Die Rolle der Religionen während der Natur- und Nuklearkatastrophe in Japan

"Kein unmittelbarer Trost"

"Manchmal wundere ich mich selber", sagt Bernhard Scheid über die Fernsehbilder, die die Welt in diesen Tagen erreichen: von Japanern, die scheinbar gleichmütig ihr Schicksal hinnehmen. Im Interview mit domradio.de sucht der Japan-Kenner nach Ursachen und erklärt die Rolle der Religionen im Land.

 (DR)

domradio.de: Herr Scheid, was würden Sie sagen: Ist das typisch Japan, diese gleichmütige Reaktion auf dieses Horrorszenario?

Scheid: Manchmal wundere ich mich selber über diese Gleichmut, die man aus den Fernsehbildern sieht. Man muss ein bisschen in Betracht ziehen, dass die Menschen, die wir da vor der Kamera sehen, meistens dann doch die sind, die es nicht ganz so schlimm erwischt hat. D.h. es ist für alle irgendwie klar, wo das Zentrum des Horrors ist - nämlich im Norden. Und von dort sehen wir wirklich nur Zerstörungen. Von denen, die wir jetzt vor der Kamera sehen, haben viele einiges verloren, haben aber gleichzeitig auch ein bisschen das Gefühl: Gott sei Dank, war es bei uns nicht am allerschlimmsten. Das scheint mir psychologisch eine gewisse Rolle zu spielen. Gleichzeitig ist es auch eine Katastrophe, vor der man in Japan immer schon gewarnt hat, bzw. von der man weiß. Man weiß, es gibt Erdbeben.



domradio.de: Buddhismus und Shinto, das sind die zwei Hauptreligionen in Japan. Wie sehr prägt das die Menschen in ihrem Alltag?

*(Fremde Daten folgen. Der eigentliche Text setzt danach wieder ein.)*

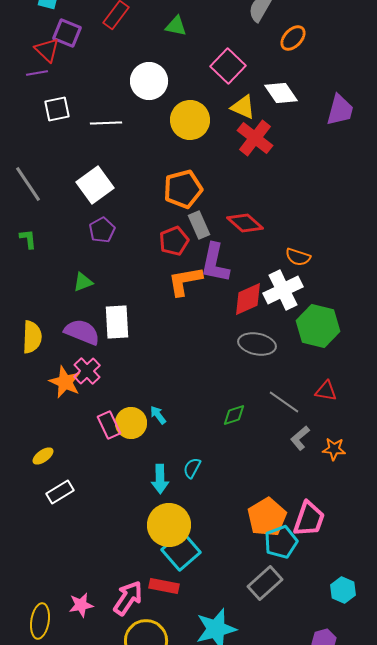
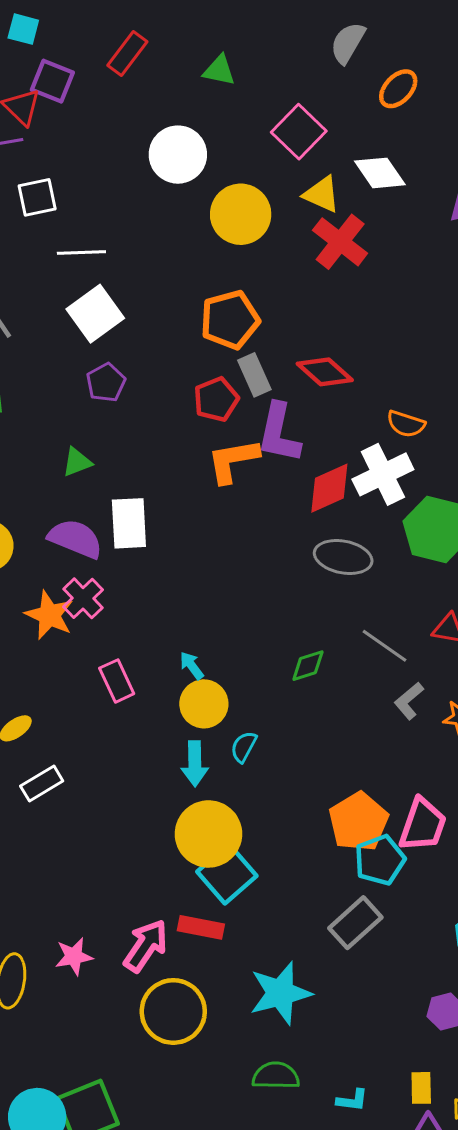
white line: (106, 123) -> (81, 252), moved
yellow circle: (131, 423) -> (204, 704), moved

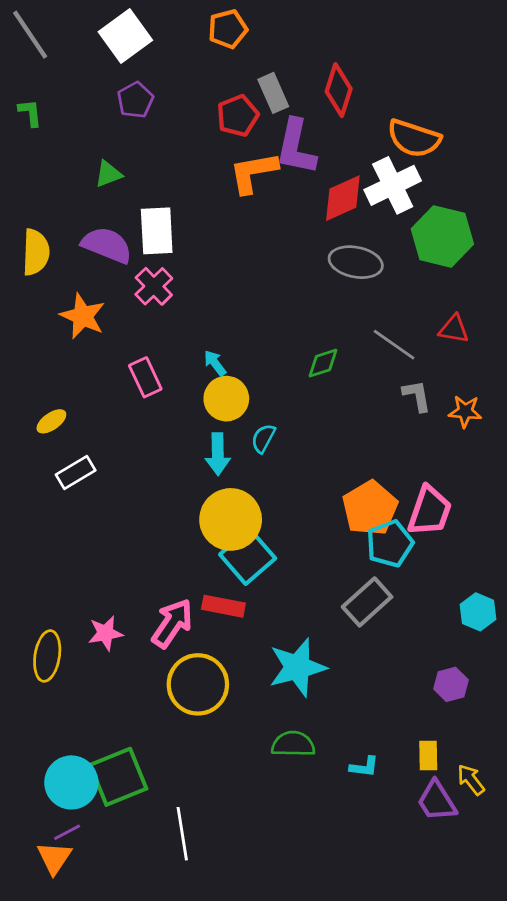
orange pentagon: (230, 320) -> (228, 29), moved, size x0.7
red diamond: (325, 372) -> (339, 90), turned 66
orange semicircle: (406, 424) -> (414, 138), size x1.5
pink cross: (83, 598) -> (154, 286), moved
gray L-shape: (409, 701) -> (417, 396), turned 120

Scheid: Einerseits: Wenn man sich umsieht in Japan, sieht man immer wieder religiöse Gebäude; man sieht, dass die Leute dort immer wieder hingehen und ihre Rituale abhalten. Wenn man aber jetzt fragt, gibt es direkte Antworten auf die Frage, wie gehe ich mit dem Erdbeben um?, wird man nicht so schnell fündig. Da gibt es höchstens so Konzepte, wie die einheimischen Götter, die halt im Moment nicht aufgepasst haben oder im Moment etwas verstimmt sind, das wäre jetzt die Shinto-Antwort. Die buddhistische Antwort könnte in irgendeiner Form nach einer Begründung aus dem Karma suchen. Aber all das sind Dinge, die jetzt keinen unmittelbaren Trost spenden.



domradio.de: Sie selbst waren schon oft in Japan. Wie unterscheidet sich die Mentalität der Japaner denn von uns Europäern?

Scheid: In den Köpfen der Einzelnen geht es nicht so anders zu, als in den Köpfen hier. Es ist nur gesellschaftlich ein bisschen anders gestrickt insofern, als es viel mehr und viel enger vernetzte Gruppen und Gruppenstrukturen gibt. Manche Menschen in Japan sind es gewöhnt, wenn etwas Ungewöhnliches passiert, immer zu schauen, zu welcher Gruppe gehöre ich?, und wer sagt mir jetzt, wie es mit dieser Gruppe weitergehen soll? Und das sind kleine Gruppen, das können Nachbarschaftsgruppen sein. Die halten die Gesellschaft stärker zusammen, als wir das hier gewöhnt sind. Und die verfügen dann auch in solchen Katastrophenfällen über entsprechende Maßnahmen. Zum Beispiel sind die meisten Zufluchtsorte Schulen. Dort gehen Menschen auch ohne Kinder hin, wenn ein Erdbeben ist.



Zur Person: Bernhard Scheid von der Österreichischen Akademie der Wissenschaften in Wien. Er unterrichtet am Institut für Kultur- und Geistesgeschichte Asiens. Sein Forschungsschwerpunkt: Die Religionen in Japan.



Das Gespräch führte Christian Schlegel.